Doch die Droge Macht hatte ihn im Griff. Als es bei der Stimmenauszählung der Wahlen 2019 über Nacht zu einem überraschend neuen Trend kam, internationale Wahlbeobachter und Informatiker Zweifel an den Ergebnissen bekamen, Hunderttausende auf die Straße gingen, floh Morales nach Druck der Militärs, der Gewerkschaften und auch aus den eigenen Reihen zunächst ins Exil. Nach Neuwahlen, die die Morales-Partei ohne Evo diesmal klar gewann, kehrte der Ex-Präsident wieder zurück. Und macht seitdem seinem Parteifreund und Amtsinhaber Luis Arce das Leben schwer. Morales sieht sich immer noch als legitimer Präsident und will 2025 wieder antreten. Auch zum Preis, dass es diesmal die eigene sozialistische Partei zerreißt, die längst in Morales- und Arce-Anhänger gespalten ist.

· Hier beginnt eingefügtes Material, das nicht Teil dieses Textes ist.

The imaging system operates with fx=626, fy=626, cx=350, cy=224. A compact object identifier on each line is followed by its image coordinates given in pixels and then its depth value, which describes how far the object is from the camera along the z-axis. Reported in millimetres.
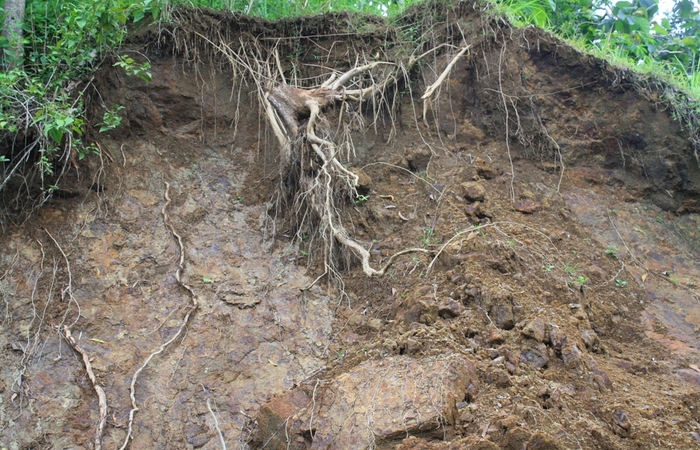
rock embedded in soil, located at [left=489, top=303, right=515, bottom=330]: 3385
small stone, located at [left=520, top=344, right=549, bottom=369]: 3168
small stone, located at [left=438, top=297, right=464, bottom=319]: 3447
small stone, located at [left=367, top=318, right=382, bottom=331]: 3789
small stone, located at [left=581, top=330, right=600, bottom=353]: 3430
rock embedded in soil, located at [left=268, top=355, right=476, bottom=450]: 2832
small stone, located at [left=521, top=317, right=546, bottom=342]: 3256
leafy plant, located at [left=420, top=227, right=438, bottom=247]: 4195
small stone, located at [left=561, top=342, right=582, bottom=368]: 3158
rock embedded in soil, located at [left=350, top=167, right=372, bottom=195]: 4629
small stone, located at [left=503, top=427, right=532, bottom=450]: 2652
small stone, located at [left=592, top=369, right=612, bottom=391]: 3086
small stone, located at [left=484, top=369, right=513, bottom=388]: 2992
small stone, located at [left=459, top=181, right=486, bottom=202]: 4504
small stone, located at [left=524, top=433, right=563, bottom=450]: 2631
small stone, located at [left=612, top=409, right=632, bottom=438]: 2820
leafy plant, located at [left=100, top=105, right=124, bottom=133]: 4312
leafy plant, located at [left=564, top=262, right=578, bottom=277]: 3934
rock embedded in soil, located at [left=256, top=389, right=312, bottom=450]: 3178
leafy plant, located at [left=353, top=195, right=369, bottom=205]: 4601
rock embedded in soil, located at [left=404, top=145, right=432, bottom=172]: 4934
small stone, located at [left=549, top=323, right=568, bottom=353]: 3242
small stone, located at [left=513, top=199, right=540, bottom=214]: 4516
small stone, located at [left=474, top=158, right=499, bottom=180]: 4797
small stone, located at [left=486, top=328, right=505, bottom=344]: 3268
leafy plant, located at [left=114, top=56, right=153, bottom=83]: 4219
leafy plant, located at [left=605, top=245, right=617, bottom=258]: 4367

Von Nicaraguas sandinistischer Revolution ist nichts mehr übrig
Auch in Nicaragua war die Missachtung einer in der Verfassung festgeschriebenen Amtszeitbegrenzung der Ausgangspunkt einer bis heute andauernden Krise. Laut Verfassung hätte der sandinistische Staatschef Daniel Ortega 2011 nicht mehr erneut zur Präsidentenwahl antreten dürfen, doch von ihm handverlesene Richter ließen eine Kandidatur dennoch zu. Seitdem verwandelte sich die sandinistische, also eigentlich linksgerichtete Republik mehr und mehr in eine Diktatur.

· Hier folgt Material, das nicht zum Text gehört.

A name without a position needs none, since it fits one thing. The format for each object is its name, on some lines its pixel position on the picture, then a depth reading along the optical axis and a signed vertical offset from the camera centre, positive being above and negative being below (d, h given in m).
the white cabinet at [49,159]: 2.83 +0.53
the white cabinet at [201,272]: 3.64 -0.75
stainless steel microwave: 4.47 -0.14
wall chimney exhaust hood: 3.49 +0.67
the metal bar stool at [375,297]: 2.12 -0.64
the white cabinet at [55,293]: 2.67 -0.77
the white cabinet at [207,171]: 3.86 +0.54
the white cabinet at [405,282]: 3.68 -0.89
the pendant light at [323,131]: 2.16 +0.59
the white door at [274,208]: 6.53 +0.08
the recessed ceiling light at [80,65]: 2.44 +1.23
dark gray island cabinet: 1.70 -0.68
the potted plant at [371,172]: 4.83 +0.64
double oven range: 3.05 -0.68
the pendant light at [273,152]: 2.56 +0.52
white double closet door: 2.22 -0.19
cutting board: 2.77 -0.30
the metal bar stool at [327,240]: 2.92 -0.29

Ortega ließ bei den folgenden Wahlen Rivalen und Parteien verbieten, warf die Oppositionskandidaten ins Gefängnis und drangsalierte die katholische Kirche. Von den Prinzipien der einst vor allem von katholischen Basisgemeinden unterstützten sandinistischen Revolution blieb nichts mehr übrig. Der ehemalige Wegbegleiter, Priester und spätere scharfe Kritiker Ernesto Cardenal sagte kurz vor seinem Tod 2020, Ortega sei ein „kleiner, mieser Diktator“ geworden.